Ciudadanos

¿Y nuestra banlieue?

ISAAC ROSA

Cuando los trabajadores y estudiantes iniciaban un proceso de movilización y huelga contra las reformas de Sarkozy, los problemas sociales franceses quedan otra vez reducidos a una cuestión de orden público. Era previsible la explosión de la banlieue. Desde los disturbios de 2005 nada ha mejorado, y sólo se han aplicado soluciones policiales que, siguiendo el modelo de la ocupación iraquí –unidades de intervención rápida que golpean y se retiran-, empeoran la convivencia.
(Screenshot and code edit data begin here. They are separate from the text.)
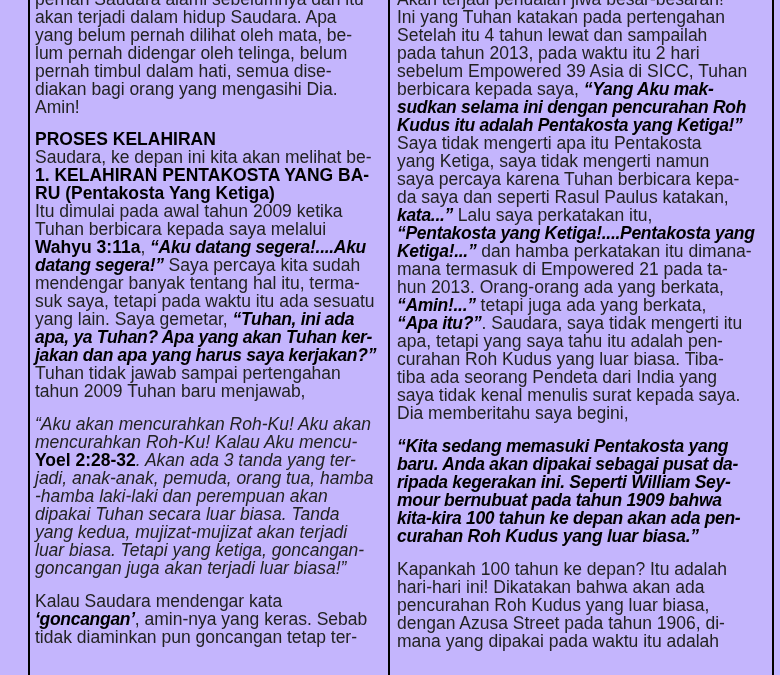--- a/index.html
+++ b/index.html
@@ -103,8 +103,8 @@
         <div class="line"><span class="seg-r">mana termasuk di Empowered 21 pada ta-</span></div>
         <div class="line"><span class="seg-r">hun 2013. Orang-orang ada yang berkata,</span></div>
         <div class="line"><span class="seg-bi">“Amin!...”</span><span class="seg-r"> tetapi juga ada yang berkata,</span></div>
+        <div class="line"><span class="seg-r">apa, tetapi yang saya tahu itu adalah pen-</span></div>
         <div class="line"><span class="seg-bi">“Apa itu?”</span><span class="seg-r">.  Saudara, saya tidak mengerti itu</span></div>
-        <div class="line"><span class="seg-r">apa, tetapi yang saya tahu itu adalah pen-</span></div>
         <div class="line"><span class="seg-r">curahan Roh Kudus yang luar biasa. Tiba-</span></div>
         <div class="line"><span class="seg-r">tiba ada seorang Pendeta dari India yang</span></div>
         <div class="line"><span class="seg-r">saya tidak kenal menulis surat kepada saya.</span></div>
Desde España observamos la revuelta de los airados jóvenes franceses con distancia, como algo ajeno, que nada nos dice. Presumimos de no tener problemas así en nuestras ciudades, y no nos damos cuenta de que en esto, como en casi todo, vamos con años de retraso, y todo llegará.

Deberíamos aprender la lección francesa, observar qué ha ocurrido durante décadas en esos barrios. Comprenderíamos que estamos al inicio de un proceso ya cumplido allí. La existencia entre nosotros de poblaciones inmigrantes mal integradas, explotadas, excluidas, marginadas, estigmatizadas y perseguidas, pone la semilla para una segunda generación de hijos humillados y resentidos que no se resignarán, como sus padres, a ser explotados y apaleados.

Aún estamos a tiempo de evitarlo. Nos engañamos al pensar que los problemas de convivencia, los que hay y los que habrá, son de tipo cultural, solucionables con llamamientos al multiculturalismo. Nada de eso. El problema de fondo, en Francia y aquí, es social: explotadores y explotados. Lucha de clases. ¿Les suena?